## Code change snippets
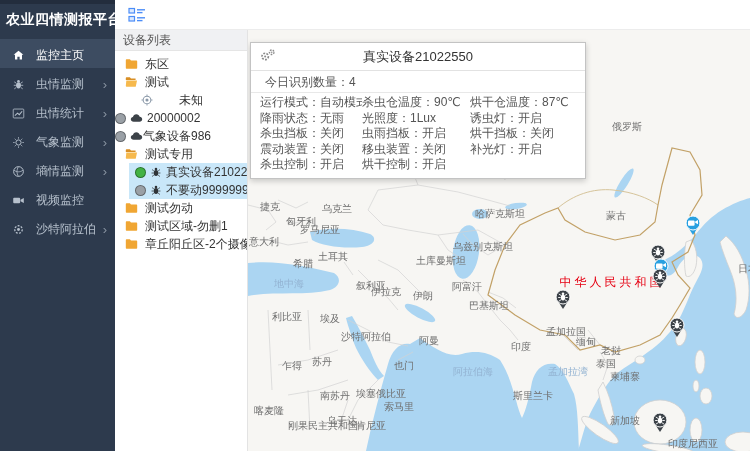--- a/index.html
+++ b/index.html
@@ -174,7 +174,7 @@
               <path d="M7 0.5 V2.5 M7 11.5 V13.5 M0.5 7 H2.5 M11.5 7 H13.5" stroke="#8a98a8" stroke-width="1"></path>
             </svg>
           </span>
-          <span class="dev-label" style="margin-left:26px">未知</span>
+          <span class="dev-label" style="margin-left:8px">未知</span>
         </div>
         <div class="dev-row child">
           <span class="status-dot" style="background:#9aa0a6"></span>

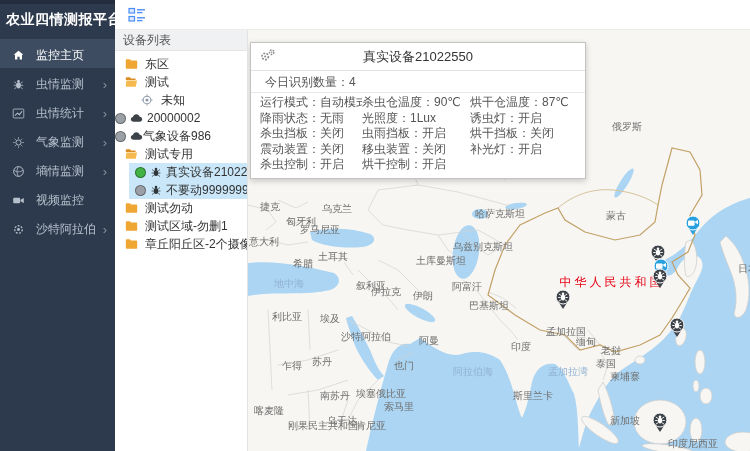--- a/index.html
+++ b/index.html
@@ -192,7 +192,7 @@
               <path d="M4.5 10.5 C2.5 10.5 1 9.2 1 7.6 C1 6.2 2.1 5.1 3.6 4.9 C4 2.9 5.7 1.5 7.8 1.5 C9.8 1.5 11.4 2.8 11.9 4.6 C13.7 4.7 15 5.9 15 7.5 C15 9.1 13.6 10.5 11.8 10.5 Z" fill="#3c4248"></path>
             </svg>
           </span>
-          <span class="dev-label" style="margin-left:0">气象设备986</span>
+          <span class="dev-label" style="margin-left:7px">气象设备986</span>
         </div>
         <div class="dev-row root">
           <span class="dev-ic">

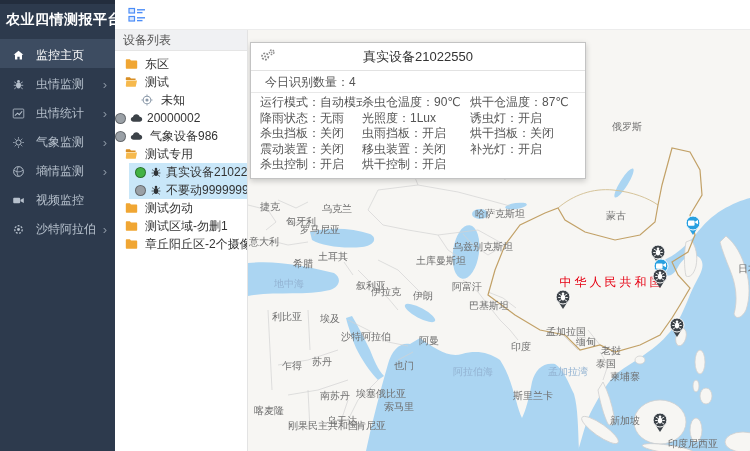--- a/index.html
+++ b/index.html
@@ -418,8 +418,8 @@
           <div class="pp-cell">降雨状态：无雨</div>
           <div class="pp-cell">光照度：1Lux</div>
           <div class="pp-cell">诱虫灯：开启</div>
+          <div class="pp-cell">虫雨挡板：开启</div>
           <div class="pp-cell">杀虫挡板：关闭</div>
-          <div class="pp-cell">虫雨挡板：开启</div>
           <div class="pp-cell">烘干挡板：关闭</div>
           <div class="pp-cell">震动装置：关闭</div>
           <div class="pp-cell">移虫装置：关闭</div>

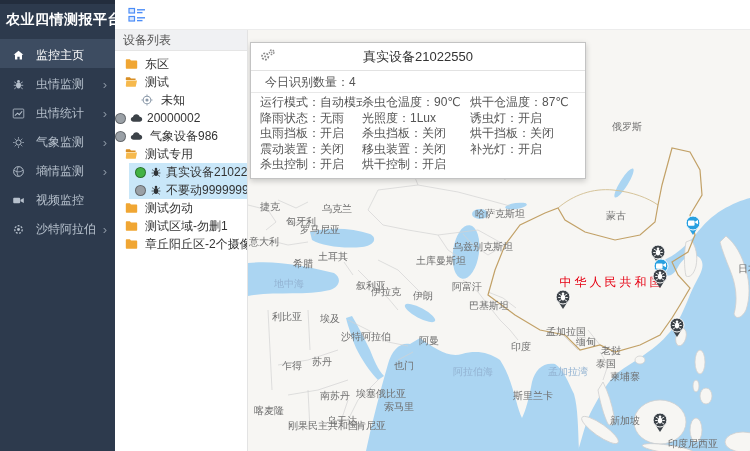--- a/index.html
+++ b/index.html
@@ -423,8 +423,8 @@
           <div class="pp-cell">烘干挡板：关闭</div>
           <div class="pp-cell">震动装置：关闭</div>
           <div class="pp-cell">移虫装置：关闭</div>
+          <div class="pp-cell">杀虫控制：开启</div>
           <div class="pp-cell">补光灯：开启</div>
-          <div class="pp-cell">杀虫控制：开启</div>
           <div class="pp-cell">烘干控制：开启</div>
         </div>
     </div>

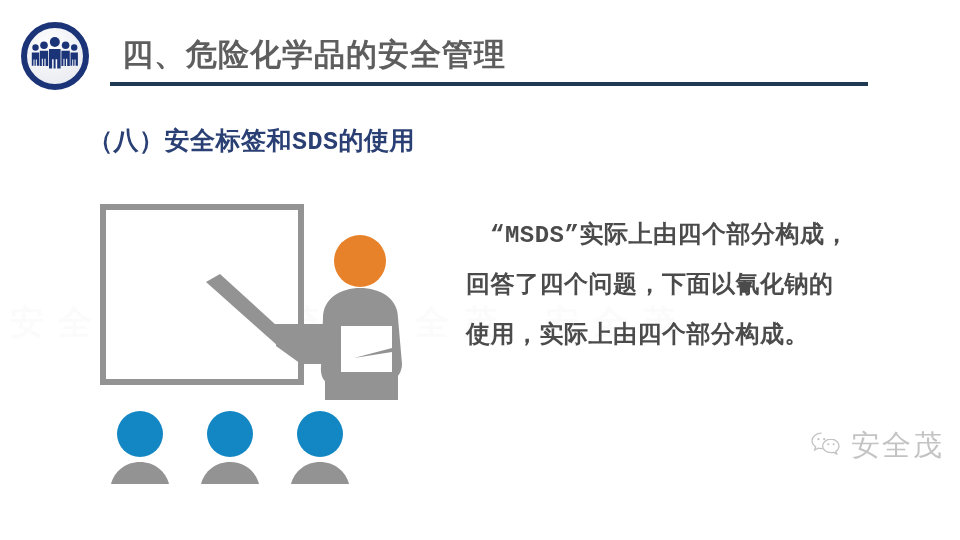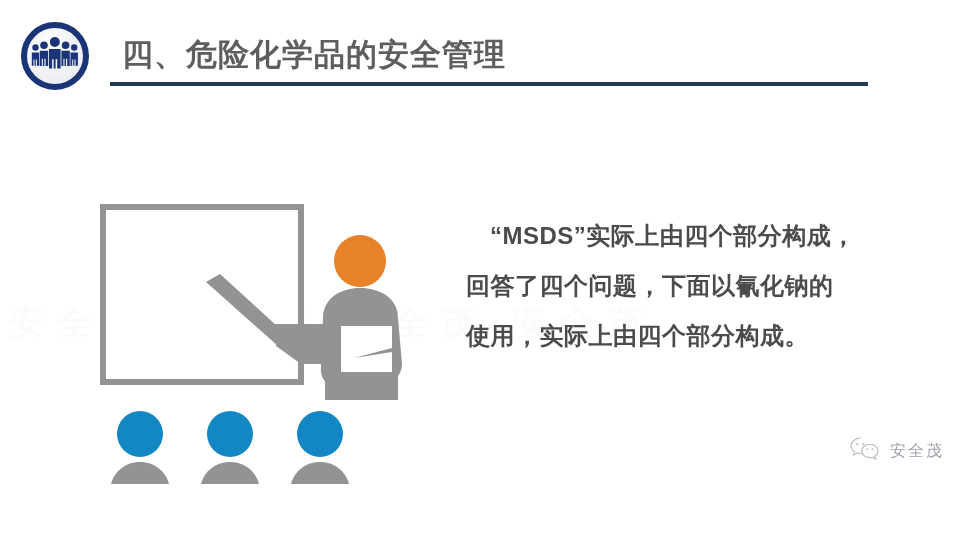--- a/index.html
+++ b/index.html
@@ -13,7 +13,7 @@
     height: 484px;
     background: #ffffff;
     overflow: hidden;
-    font-family: Liberation Sans, sans-serif;
+    font-family: Liberation Mono, monospace;
   }
 
   

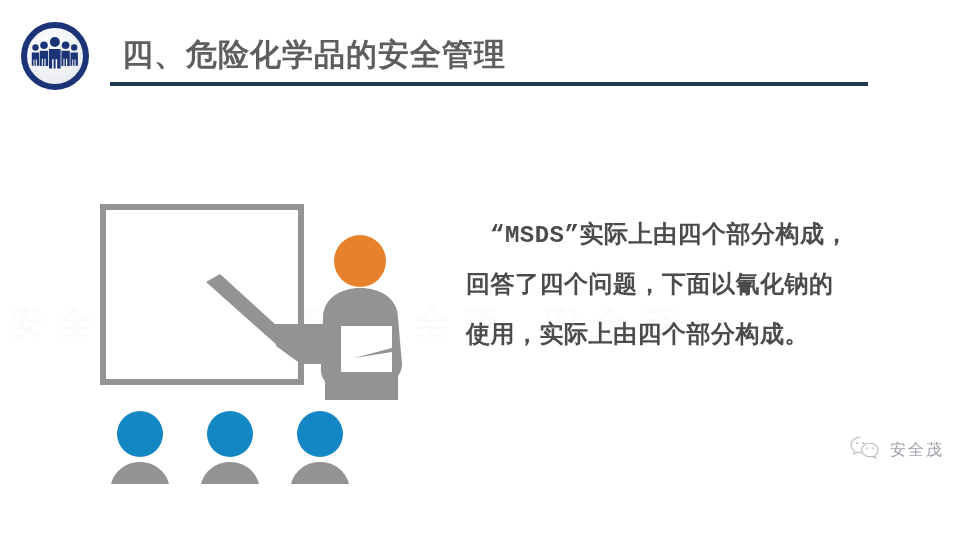--- a/index.html
+++ b/index.html
@@ -150,6 +150,7 @@
 
   <div id="header-rule"></div>
 
+  <div id="section-subtitle">（八）安全标签和SDS的使用</div>
 
   <div id="wm-center">安全茂 安全茂 安全茂 安全茂</div>
 

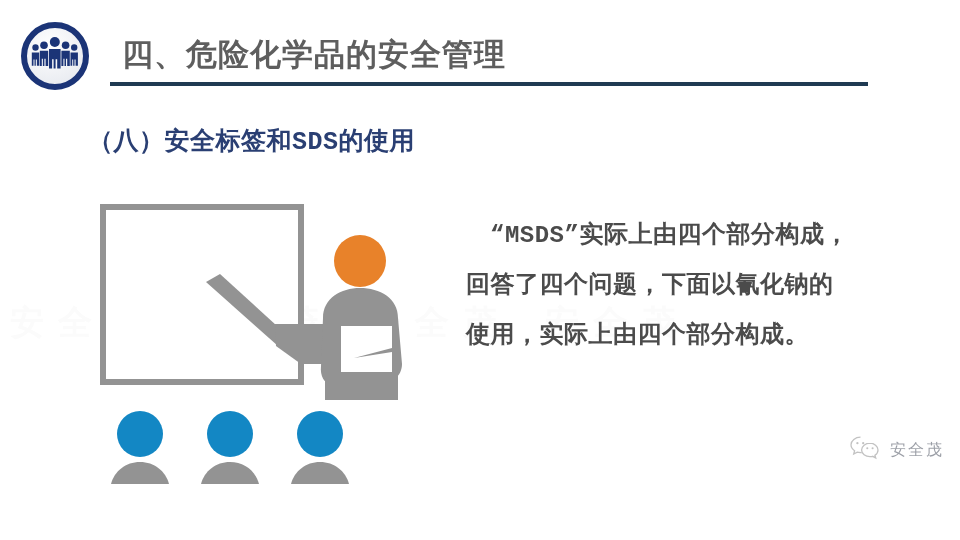--- a/index.html
+++ b/index.html
@@ -106,8 +106,8 @@
     opacity: 0.42;
   }
   #wm-brand .wm-text {
-    font-size: 16px;
-    color: #0f172a;
+    font-size: 29px;
+    color: #737373;
     letter-spacing: 2px;
     white-space: nowrap;
   }

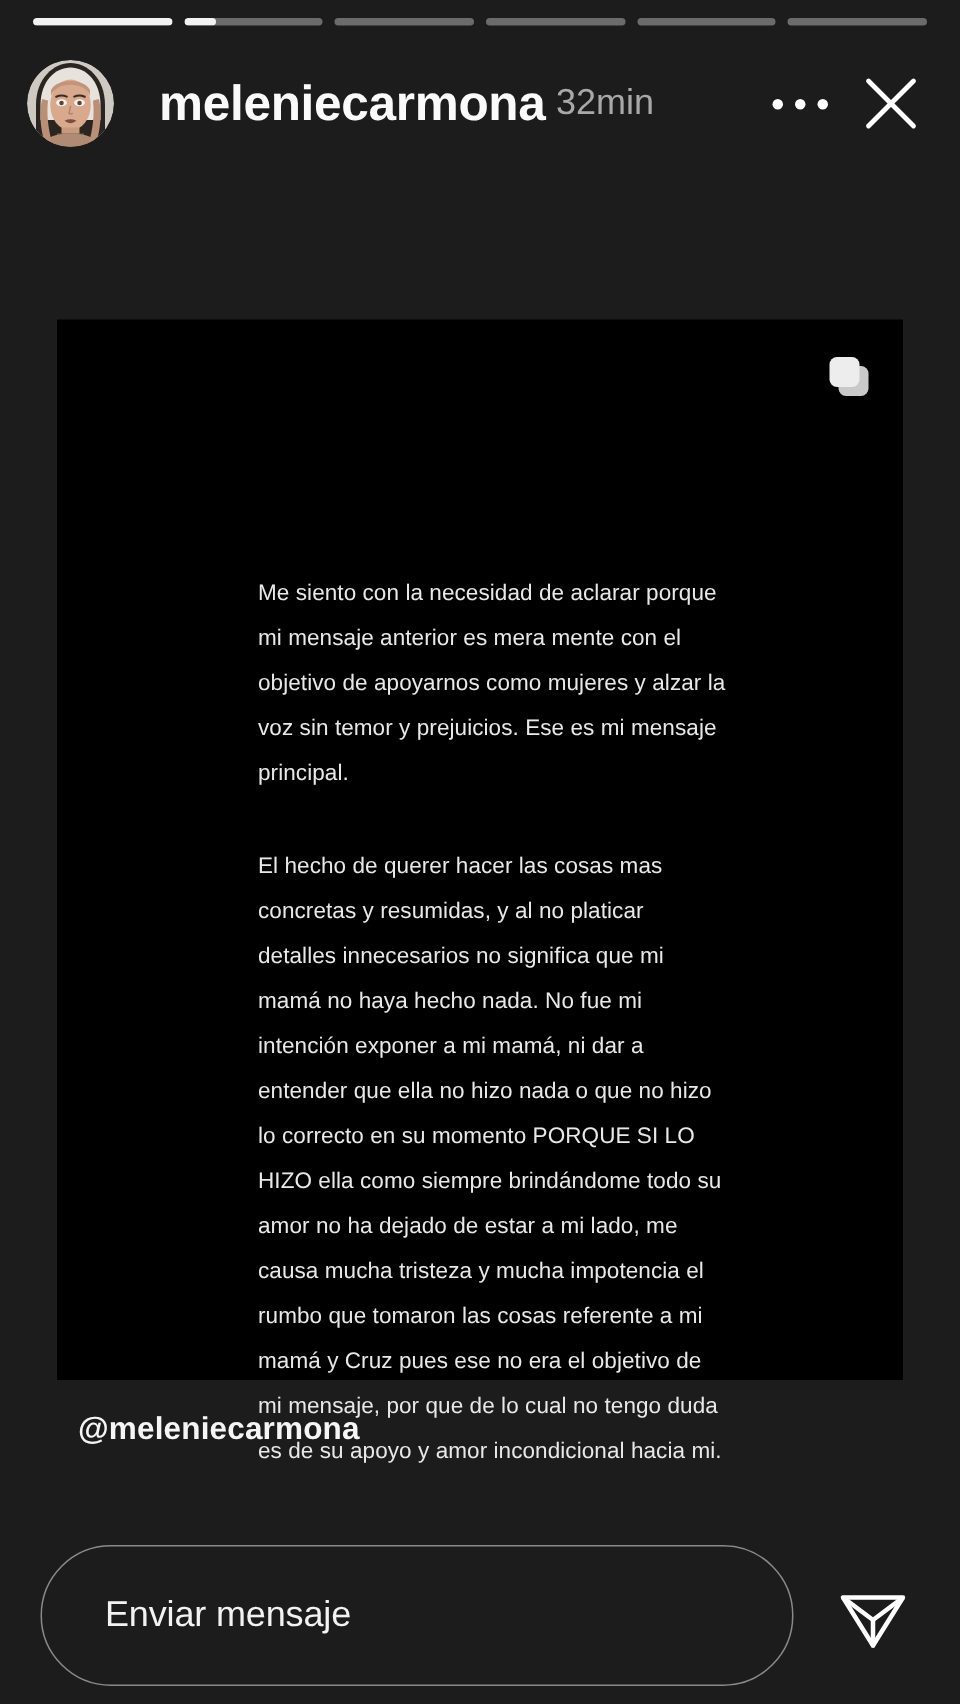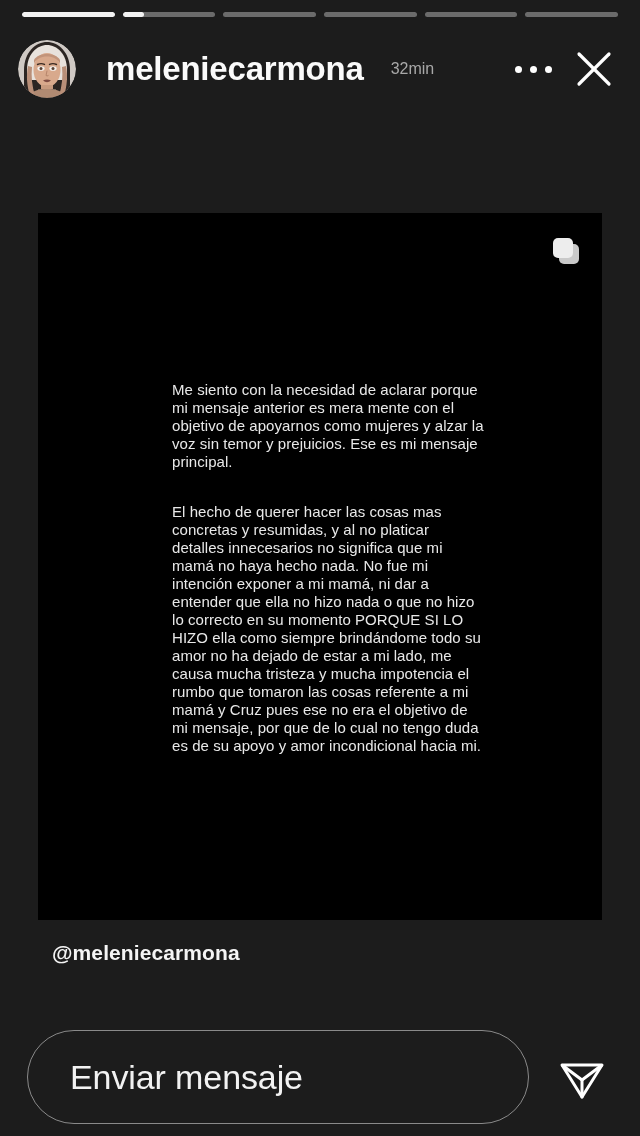--- a/index.html
+++ b/index.html
@@ -65,8 +65,8 @@
     white-space:nowrap;
   }
   .timestamp {
-    margin-left:27px;
-    font-size:16px;
+    margin-left:7px;
+    font-size:24px;
     color:#a8a8a8;
     white-space:nowrap;
   }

## About this task
Retype the data above as given, letting no picture into the copy.

## Answer to the exercise
--- a/index.html
+++ b/index.html
@@ -174,7 +174,7 @@
               <path d="M7 0.5 V2.5 M7 11.5 V13.5 M0.5 7 H2.5 M11.5 7 H13.5" stroke="#8a98a8" stroke-width="1"></path>
             </svg>
           </span>
-          <span class="dev-label" style="margin-left:26px">未知</span>
+          <span class="dev-label" style="margin-left:8px">未知</span>
         </div>
         <div class="dev-row child">
           <span class="status-dot" style="background:#9aa0a6"></span>

--- a/index.html
+++ b/index.html
@@ -192,7 +192,7 @@
               <path d="M4.5 10.5 C2.5 10.5 1 9.2 1 7.6 C1 6.2 2.1 5.1 3.6 4.9 C4 2.9 5.7 1.5 7.8 1.5 C9.8 1.5 11.4 2.8 11.9 4.6 C13.7 4.7 15 5.9 15 7.5 C15 9.1 13.6 10.5 11.8 10.5 Z" fill="#3c4248"></path>
             </svg>
           </span>
-          <span class="dev-label" style="margin-left:0">气象设备986</span>
+          <span class="dev-label" style="margin-left:7px">气象设备986</span>
         </div>
         <div class="dev-row root">
           <span class="dev-ic">

--- a/index.html
+++ b/index.html
@@ -418,8 +418,8 @@
           <div class="pp-cell">降雨状态：无雨</div>
           <div class="pp-cell">光照度：1Lux</div>
           <div class="pp-cell">诱虫灯：开启</div>
+          <div class="pp-cell">虫雨挡板：开启</div>
           <div class="pp-cell">杀虫挡板：关闭</div>
-          <div class="pp-cell">虫雨挡板：开启</div>
           <div class="pp-cell">烘干挡板：关闭</div>
           <div class="pp-cell">震动装置：关闭</div>
           <div class="pp-cell">移虫装置：关闭</div>

--- a/index.html
+++ b/index.html
@@ -423,8 +423,8 @@
           <div class="pp-cell">烘干挡板：关闭</div>
           <div class="pp-cell">震动装置：关闭</div>
           <div class="pp-cell">移虫装置：关闭</div>
+          <div class="pp-cell">杀虫控制：开启</div>
           <div class="pp-cell">补光灯：开启</div>
-          <div class="pp-cell">杀虫控制：开启</div>
           <div class="pp-cell">烘干控制：开启</div>
         </div>
     </div>

--- a/index.html
+++ b/index.html
@@ -13,7 +13,7 @@
     height: 484px;
     background: #ffffff;
     overflow: hidden;
-    font-family: Liberation Sans, sans-serif;
+    font-family: Liberation Mono, monospace;
   }
 
   

--- a/index.html
+++ b/index.html
@@ -150,6 +150,7 @@
 
   <div id="header-rule"></div>
 
+  <div id="section-subtitle">（八）安全标签和SDS的使用</div>
 
   <div id="wm-center">安全茂 安全茂 安全茂 安全茂</div>
 

--- a/index.html
+++ b/index.html
@@ -106,8 +106,8 @@
     opacity: 0.42;
   }
   #wm-brand .wm-text {
-    font-size: 16px;
-    color: #0f172a;
+    font-size: 29px;
+    color: #737373;
     letter-spacing: 2px;
     white-space: nowrap;
   }

--- a/index.html
+++ b/index.html
@@ -65,8 +65,8 @@
     white-space:nowrap;
   }
   .timestamp {
-    margin-left:27px;
-    font-size:16px;
+    margin-left:7px;
+    font-size:24px;
     color:#a8a8a8;
     white-space:nowrap;
   }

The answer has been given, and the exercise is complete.